Furthermore, the time commitment doesn’t go away after the course is built. Throughout the semester, you have to spend a considerable amount of time creating and then maintaining meaningful engagement with your students.
Know your tools better than you think you need to. The ed-tech arena is a crowded one. At any given time there’s at least one app or platform screaming about how it’s the newest, best, easiest tool for your online course. And that app or platform is just as likely to be gone within a year as it is to become and remain a valuable teaching tool.
That said, you can find good digital tools that (a) afford students the means of interacting substantively with you and with one another, and (b) enable a deep engagement with course materials or applications. Perhaps you elect to use a web annotation tool like Hypothes.is, or a collaborative digital space like Padlet. Maybe you’re using the wiki space in your LMS, or have decided that a WordPress blog will be the main course forum. Whichever tools you adopt, integrate them into your course in a way that complements rather than subverts your pedagogy. Choose your tools to help accomplish a specific learning goal in your course, not simply because they’re trendy or free, or because you’ve had colleagues who swear by how cool they are.
You’ll also need to know the technology well enough to be the main troubleshooter for your students when — not if — they encounter difficulties setting up or using a tool themselves. At any rate, only through using and experimenting with a digital tool can you really know if it’s the right one for your course and learning outcomes.
Above all, presence matters. An online course can absolutely be a powerful learning experience, with students as deeply engaged as they would be in a seminar-style class. But that outcome isn’t the product of chance; it’s only accomplished when both you and your students are present in the course and with one another. Presence is perhaps the single most important ingredient in meaningful learning online. Research has shown that two types of presence in particular — social and cognitive — are key in online teaching.

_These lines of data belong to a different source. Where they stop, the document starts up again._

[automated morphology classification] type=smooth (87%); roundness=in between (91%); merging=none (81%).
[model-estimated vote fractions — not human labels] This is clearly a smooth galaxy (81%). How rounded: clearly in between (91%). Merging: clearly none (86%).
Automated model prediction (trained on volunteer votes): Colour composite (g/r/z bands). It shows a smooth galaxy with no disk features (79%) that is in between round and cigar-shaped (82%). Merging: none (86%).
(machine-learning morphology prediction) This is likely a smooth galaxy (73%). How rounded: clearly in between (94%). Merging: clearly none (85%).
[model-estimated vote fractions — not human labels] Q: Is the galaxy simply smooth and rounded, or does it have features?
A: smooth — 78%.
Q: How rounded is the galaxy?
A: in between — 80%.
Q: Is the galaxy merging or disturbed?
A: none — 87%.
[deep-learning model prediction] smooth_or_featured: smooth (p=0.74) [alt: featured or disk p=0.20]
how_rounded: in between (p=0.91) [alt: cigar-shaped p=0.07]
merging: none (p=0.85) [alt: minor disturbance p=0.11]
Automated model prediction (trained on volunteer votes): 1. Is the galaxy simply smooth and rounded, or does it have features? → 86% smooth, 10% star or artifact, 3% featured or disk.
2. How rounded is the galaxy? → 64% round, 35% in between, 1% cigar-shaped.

Online courses may be asynchronous, but they don’t have to be impersonal or atomized. There are plenty of ways to build and maintain a meaningful presence for both you and your students. (Hint: It goes well beyond relying on threaded discussions.) Tools such as personalized avatars, creative introductory posts, and video comments can be important personalizing features, while assignments designed for interaction and collaboration ensure everyone’s presence is a vital part of the course’s routine.
Absent any social or cognitive presence, online courses resemble the worst of face-to-face pedagogy: hundreds of students crammed into impersonal lecture halls, merely the passive recipients of "content." If that’s all online courses aspire to be, we might as well just have students watch YouTube.

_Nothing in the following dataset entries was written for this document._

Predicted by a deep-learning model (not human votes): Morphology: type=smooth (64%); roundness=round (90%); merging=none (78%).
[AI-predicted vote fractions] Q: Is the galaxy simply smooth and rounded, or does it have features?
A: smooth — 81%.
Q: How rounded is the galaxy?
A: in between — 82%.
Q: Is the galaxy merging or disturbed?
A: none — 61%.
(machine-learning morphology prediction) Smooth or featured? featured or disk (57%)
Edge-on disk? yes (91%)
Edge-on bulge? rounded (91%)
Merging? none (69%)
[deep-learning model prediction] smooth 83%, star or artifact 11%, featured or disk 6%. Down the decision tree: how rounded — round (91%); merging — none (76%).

Ultimately, teaching online combines all the usual challenges of designing and leading courses with the issues particular to a digital environment. Yet it’s also an excellent opportunity to refine your teaching practice in general. Moving a course online challenges you to consider exactly why you do what you do — from course goals to discussion questions to assignments and tests. In that process, you’ll likely find you need to do things differently online. You may even conclude that your face-to-face teaching needs an overhaul, too. Either way, the experience should spur you to reflect critically about teaching, and that’s never a bad thing.